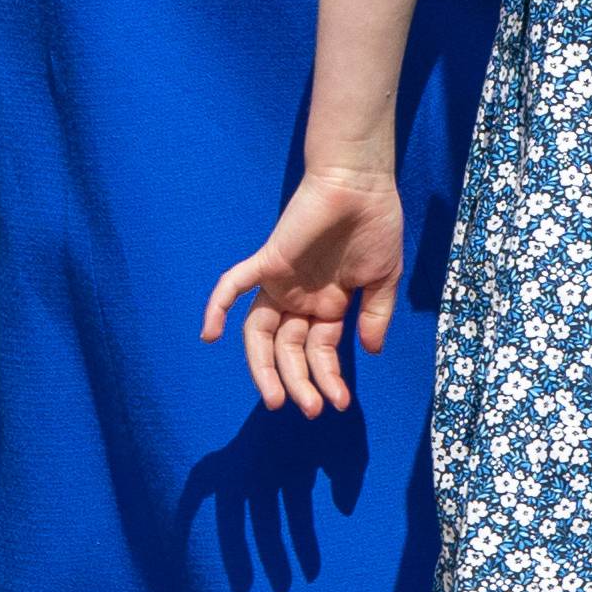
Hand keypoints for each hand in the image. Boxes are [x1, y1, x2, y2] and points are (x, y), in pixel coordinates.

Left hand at [202, 169, 404, 417]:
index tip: (339, 403)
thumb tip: (370, 353)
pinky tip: (209, 335)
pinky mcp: (268, 261)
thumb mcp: (383, 279)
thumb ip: (375, 316)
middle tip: (308, 409)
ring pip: (261, 333)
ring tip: (277, 399)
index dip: (327, 378)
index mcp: (328, 307)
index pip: (320, 352)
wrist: (361, 183)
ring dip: (265, 367)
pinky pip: (234, 285)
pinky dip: (217, 306)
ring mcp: (281, 283)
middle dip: (299, 381)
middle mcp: (300, 300)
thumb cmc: (376, 225)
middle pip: (288, 350)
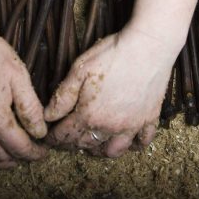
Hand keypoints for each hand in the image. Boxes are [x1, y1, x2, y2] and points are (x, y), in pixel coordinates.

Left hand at [43, 25, 179, 156]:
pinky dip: (134, 146)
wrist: (148, 47)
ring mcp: (132, 125)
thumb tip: (48, 116)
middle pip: (87, 144)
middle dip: (73, 144)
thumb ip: (63, 96)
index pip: (66, 135)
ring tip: (94, 144)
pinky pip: (142, 142)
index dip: (54, 138)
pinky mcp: (149, 119)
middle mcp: (110, 126)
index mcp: (89, 115)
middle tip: (66, 140)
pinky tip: (128, 140)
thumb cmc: (112, 55)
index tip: (48, 139)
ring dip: (101, 150)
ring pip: (114, 151)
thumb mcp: (79, 70)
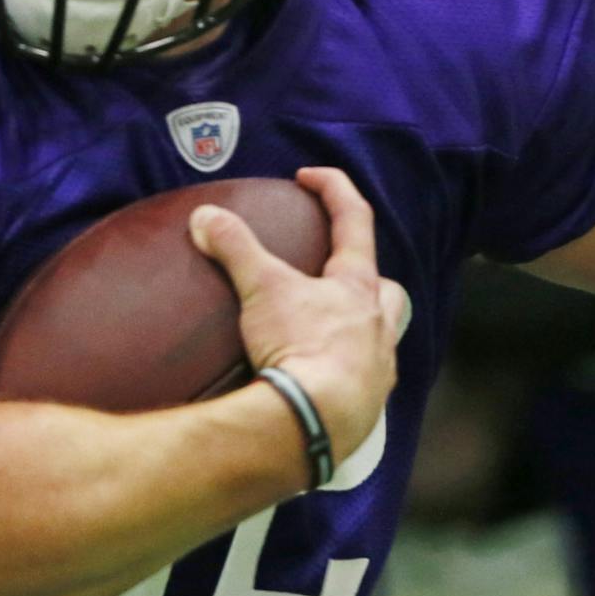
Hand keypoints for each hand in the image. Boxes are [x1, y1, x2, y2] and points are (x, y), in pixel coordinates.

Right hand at [190, 165, 409, 462]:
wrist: (317, 419)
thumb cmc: (300, 346)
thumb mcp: (262, 289)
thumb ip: (235, 248)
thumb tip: (205, 216)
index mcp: (358, 288)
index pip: (355, 221)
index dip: (334, 190)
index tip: (309, 177)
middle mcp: (377, 325)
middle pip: (389, 291)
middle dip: (370, 280)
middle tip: (341, 277)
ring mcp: (377, 368)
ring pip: (382, 338)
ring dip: (361, 330)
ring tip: (331, 334)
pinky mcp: (366, 406)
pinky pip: (363, 382)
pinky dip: (345, 374)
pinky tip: (322, 381)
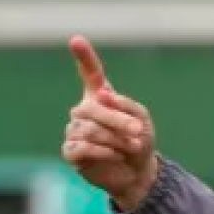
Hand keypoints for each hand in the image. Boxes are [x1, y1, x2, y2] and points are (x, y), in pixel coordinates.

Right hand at [61, 35, 157, 210]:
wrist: (138, 174)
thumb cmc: (139, 142)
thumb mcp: (141, 120)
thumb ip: (124, 105)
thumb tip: (101, 96)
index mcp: (100, 98)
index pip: (90, 74)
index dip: (84, 57)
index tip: (76, 40)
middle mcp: (84, 111)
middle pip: (92, 108)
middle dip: (118, 121)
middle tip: (138, 133)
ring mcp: (74, 131)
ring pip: (89, 129)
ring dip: (115, 139)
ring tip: (130, 147)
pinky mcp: (72, 152)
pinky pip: (82, 146)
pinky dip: (103, 151)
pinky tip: (115, 155)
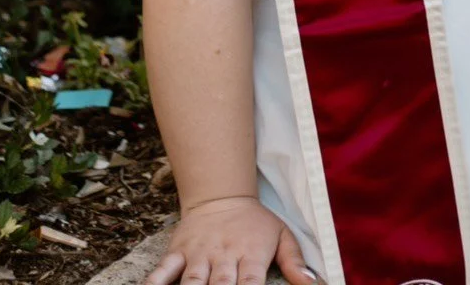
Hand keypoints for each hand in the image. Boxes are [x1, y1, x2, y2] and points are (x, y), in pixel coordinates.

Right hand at [143, 195, 324, 284]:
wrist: (221, 193)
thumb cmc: (255, 222)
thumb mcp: (282, 235)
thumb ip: (295, 262)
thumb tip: (314, 284)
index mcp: (250, 254)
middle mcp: (224, 255)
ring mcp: (199, 253)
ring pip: (193, 281)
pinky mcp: (178, 250)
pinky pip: (164, 270)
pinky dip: (155, 283)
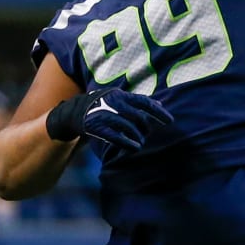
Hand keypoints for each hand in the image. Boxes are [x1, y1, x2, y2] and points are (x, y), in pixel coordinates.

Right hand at [46, 88, 171, 150]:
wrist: (75, 111)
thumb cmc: (102, 104)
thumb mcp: (118, 97)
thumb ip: (137, 100)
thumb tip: (160, 103)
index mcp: (121, 95)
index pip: (144, 103)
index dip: (159, 112)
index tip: (170, 121)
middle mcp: (114, 104)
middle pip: (138, 117)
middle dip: (146, 128)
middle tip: (147, 134)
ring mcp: (105, 116)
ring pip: (128, 128)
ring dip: (138, 137)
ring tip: (140, 143)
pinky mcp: (97, 128)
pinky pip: (116, 137)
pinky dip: (127, 143)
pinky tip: (134, 148)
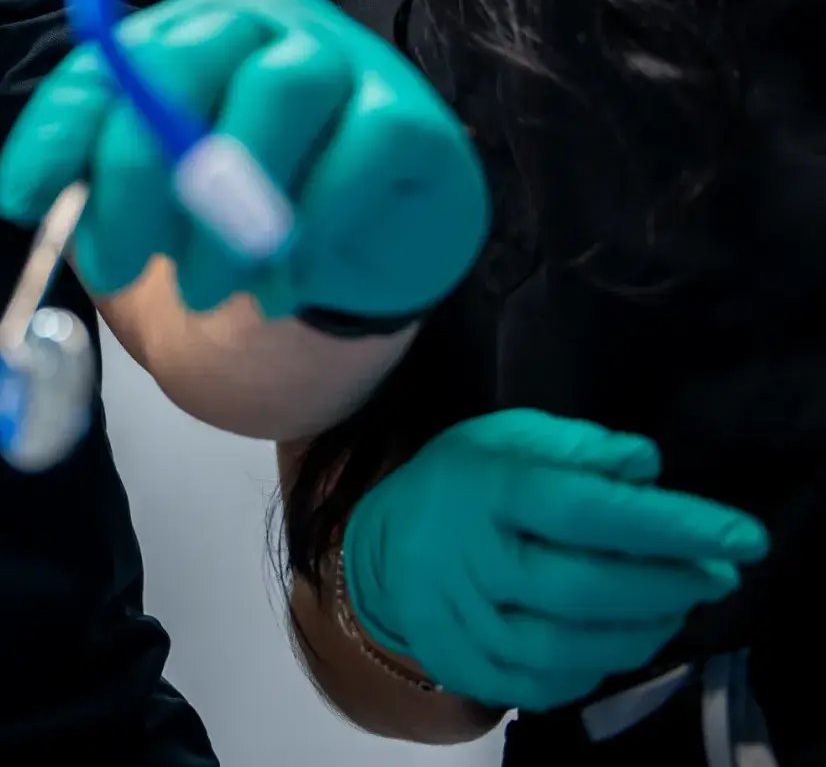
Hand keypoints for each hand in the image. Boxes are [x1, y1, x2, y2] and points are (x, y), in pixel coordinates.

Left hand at [0, 0, 488, 318]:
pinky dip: (314, 224)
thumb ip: (104, 190)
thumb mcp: (158, 206)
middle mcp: (261, 25)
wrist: (360, 258)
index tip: (18, 201)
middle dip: (137, 169)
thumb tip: (32, 203)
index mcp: (186, 32)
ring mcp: (344, 58)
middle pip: (188, 59)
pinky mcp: (410, 115)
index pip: (109, 56)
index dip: (59, 125)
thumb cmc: (243, 215)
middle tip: (114, 265)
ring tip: (200, 288)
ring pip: (280, 89)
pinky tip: (282, 286)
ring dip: (227, 204)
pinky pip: (363, 146)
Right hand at [343, 410, 769, 711]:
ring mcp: (464, 621)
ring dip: (643, 630)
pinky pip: (551, 683)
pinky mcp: (467, 667)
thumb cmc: (459, 483)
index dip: (666, 523)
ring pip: (571, 646)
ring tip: (676, 602)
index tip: (741, 535)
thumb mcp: (507, 438)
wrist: (380, 549)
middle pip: (583, 587)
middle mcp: (471, 558)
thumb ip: (579, 447)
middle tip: (716, 573)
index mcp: (485, 490)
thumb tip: (648, 466)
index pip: (583, 509)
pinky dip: (602, 665)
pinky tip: (626, 636)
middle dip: (667, 584)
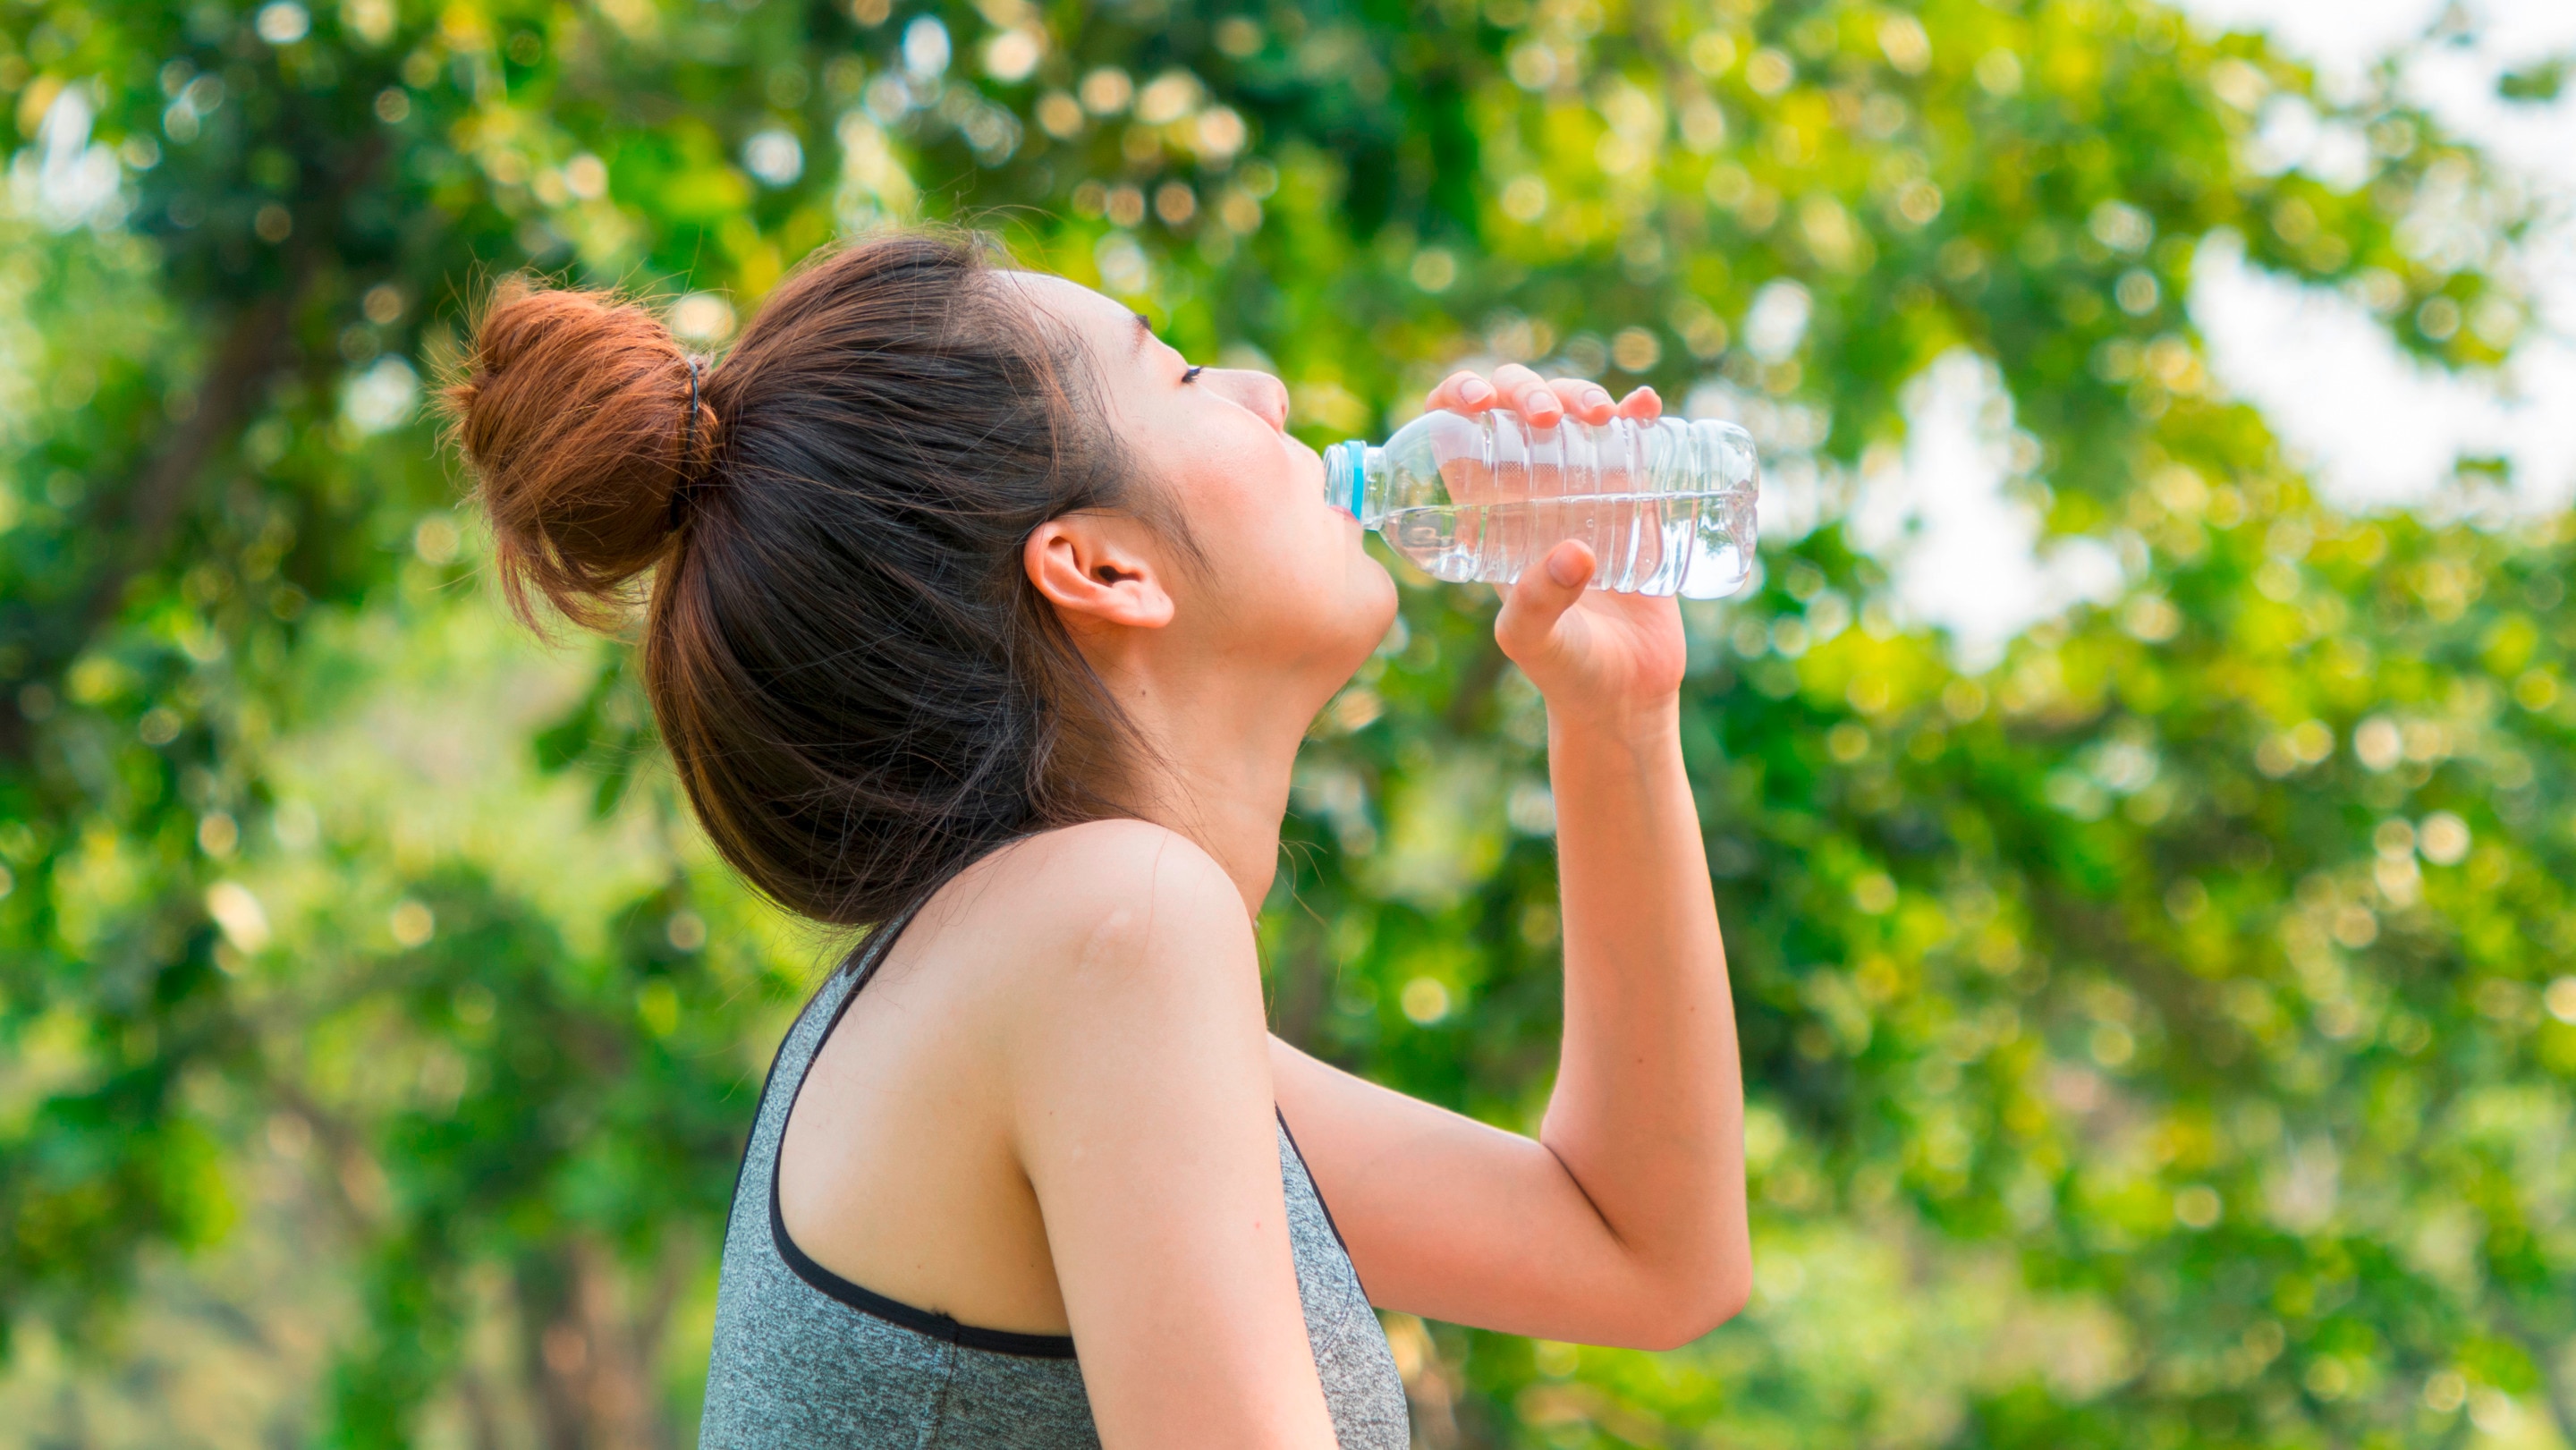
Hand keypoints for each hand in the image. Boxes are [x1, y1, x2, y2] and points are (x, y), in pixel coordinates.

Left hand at [1422, 367, 1686, 737]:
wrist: (1627, 695)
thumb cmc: (1565, 672)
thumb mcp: (1533, 641)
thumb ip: (1538, 604)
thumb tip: (1575, 551)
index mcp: (1486, 514)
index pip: (1454, 435)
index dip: (1454, 397)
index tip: (1478, 402)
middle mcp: (1529, 492)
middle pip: (1515, 407)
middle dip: (1526, 387)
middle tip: (1548, 417)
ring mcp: (1582, 489)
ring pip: (1571, 411)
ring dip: (1581, 393)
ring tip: (1602, 416)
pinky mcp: (1634, 498)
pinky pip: (1632, 439)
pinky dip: (1638, 412)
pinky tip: (1646, 406)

_Task brief_.
In the lines above, locate the string "Right". Copy every line where it occurs.

_Task solution_.
Right hand at [190, 165, 409, 462]:
Right hand at [61, 35, 157, 210]:
Right hand at [143, 195, 324, 284]:
Right hand at [46, 88, 171, 150]:
Right hand at [343, 410, 769, 711]:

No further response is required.